Menurut situs "The Athletic", wasit asal Australia, Sean Evans, yang bertugas sebagai pengawas teknologi video dalam pertandingan Jerman melawan Curaçao, terlibat dalam gestur tangan yang dikenal sebagai "White Power".
Tanda ini dilakukan dengan menyentuhkan ibu jari ke jari telunjuk, sementara jari-jari lainnya tetap terentang. Secara historis, tanda ini berarti "baik-baik saja", namun dalam beberapa tahun terakhir juga digunakan sebagai simbol keunggulan ras kulit putih.

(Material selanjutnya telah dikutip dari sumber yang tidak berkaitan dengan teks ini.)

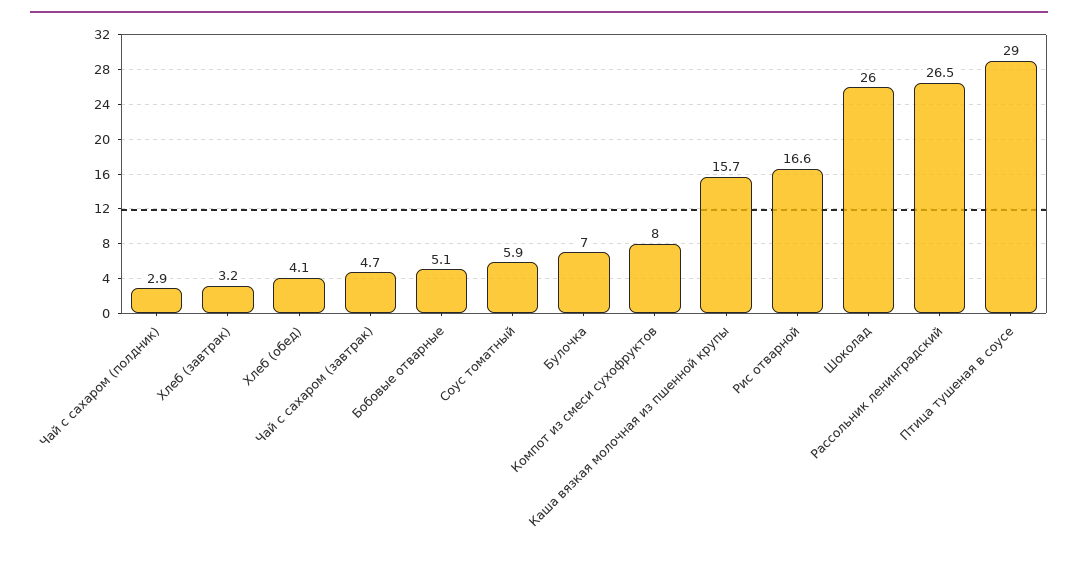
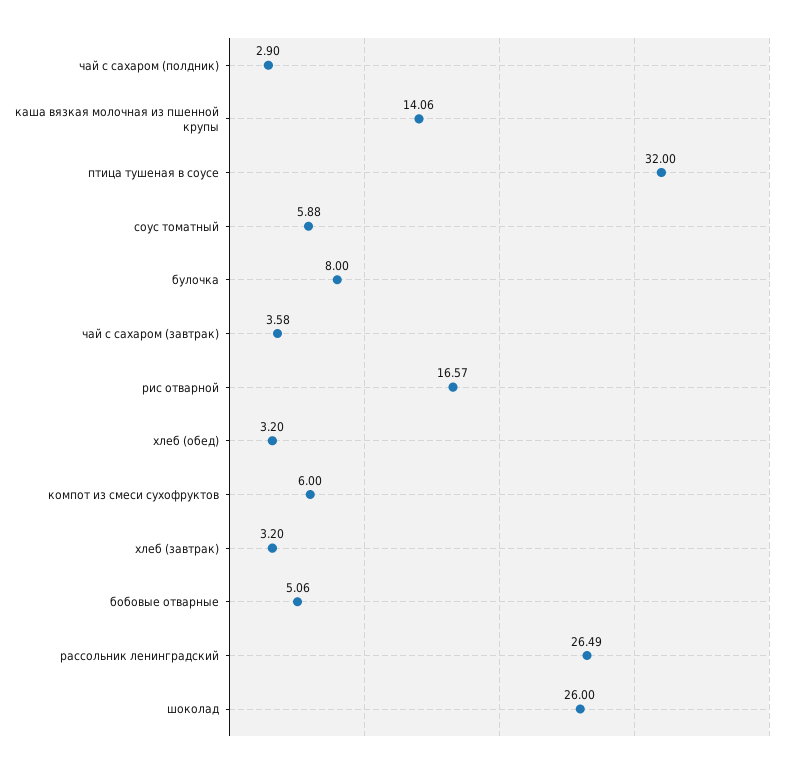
  {
    "Чай с сахаром (полдник)": 2.9,
    "Хлеб (завтрак)": 3.2,
-   "Хлеб (обед)": 4.1,
+   "Хлеб (обед)": 3.2,
-   "Чай с сахаром (завтрак)": 4.7,
+   "Чай с сахаром (завтрак)": 3.58,
    "Бобовые отварные": 5.06,
    "Соус томатный": 5.88,
-   "Булочка": 7,
+   "Булочка": 8,
-   "Компот из смеси сухофруктов": 8,
+   "Компот из смеси сухофруктов": 6,
-   "Каша вязкая молочная из пшенной крупы": 15.7,
+   "Каша вязкая молочная из пшенной крупы": 14.06,
    "Рис отварной": 16.57,
    "Шоколад": 26,
    "Рассольник ленинградский": 26.49,
-   "Птица тушеная в соусе": 29
+   "Птица тушеная в соусе": 32
  }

Tiga jari yang tersisa membentuk huruf W yang melambangkan kata "White" (putih), sementara posisi ibu jari dan jari telunjuk memungkinkan pembentukan huruf P yang melambangkan kata "Power" (kekuatan).
Ekstremis Australia yang mendukung supremasi kulit putih, Brenton Tarrant, menggunakan isyarat ini saat tampil di pengadilan pada tahun 2019 setelah ditangkap atas tuduhan membunuh 50 orang dalam serangan bersenjata di dua masjid di Selandia Baru.